Speaking during the conference, Prince Charles argued that our society needs a more inclusive approach ‘in the way our entire economy is geared’, warning against the notion that in economy and farming ‘all that matters is the bottom line’. If we continue on that path, he said, humanity’s place on earth could be ‘derailed for good’. The Prince’s remarks at the event followed previous statements in favour of True Cost Accounting tools. In December 2013, he said: “It is the economic invisibility of nature that is the root of the problem. We should include the true cost in the bottom line of our profit calculation, rather than exclude them.”
The True Cost Accounting for Food, Farming and Finance pilot which was presented at the conference, offers a practical tool to do just that: it helps farmers, food companies and financial institutions to monetise the hidden impacts of modern farming practices on planet and people. The report was personally presented to the Prince by Costa CEO Volkert Engelsman at the Llwynywermod Estate, one of the Prince’s farms.
Eosta is an international leading importer, packer and distributor of organic fruits and vegetables, based in the Netherlands. The True Cost Accounting pilot calculated the cost of impacts such as soil erosion and water pollution for several of Eosta’s products, including organic apples from Argentina and organic oranges from South Africa. These numbers were compared with non-organic products. The report also included an integrated profit and loss statement for Eosta; one of the first to be published for a SME company worldwide.
Eosta CEO Volkert Engelsman said: “We have found large differences between the impacts of organic and conventional production. For example, the calculation shows a 19 eurocents per kilo advantage for organic apples in health impact. The report makes clear that organic food is not too expensive, but rather conventional food is too cheap.’ The Prince of Wales, being a passionate advocate for organic farming since 1985, as well as a pioneer in True Cost accounting since 2004, congratulated Engelsman.
In the past, Prince Charles has made explicit statements about the need for True Cost Accounting tools, stating at a Royal Geographic Society conference in London in December 2013: “We have to find a way of valuing in financial terms the increasing damage done to the earth’s life support systems by our food production. It is the economic invisibly of nature that is the root of the problem. The value of the planet’s ecosystems has not been taken into account fully and consistently in our decision making systems. We should include the true cost in the bottom line of our profit calculation, rather than exclude them.
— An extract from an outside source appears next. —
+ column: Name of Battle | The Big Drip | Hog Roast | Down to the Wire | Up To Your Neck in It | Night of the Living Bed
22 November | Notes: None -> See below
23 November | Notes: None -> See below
Otherwise our capacity to feed the world’s rising population, on the back of an increasingly weakened ecosystem, will lead to conflict and misery on an unimaginable scale.”
The Harmony in Food and Farming Conference was organised by the Sustainable Food Trust, and was inspired by ‘Harmony’, the book which Prince Charles published in 2010. In the book, he argued that there are timeless underlying laws and principles behind our interaction with nature. An understanding of the principles of Harmony will better place us to address the climatic, ecological and public health challenges of our time.
Eosta developed its True Cost Accounting approach in close cooperation with EY (formerly Ernst & Young) and Soil & More, with support from Triodos Bank and Hivos. The work builds on earlier modelling by TEEbAg, A4S, FiBL, WHO, FAO, NCC and individual researchers.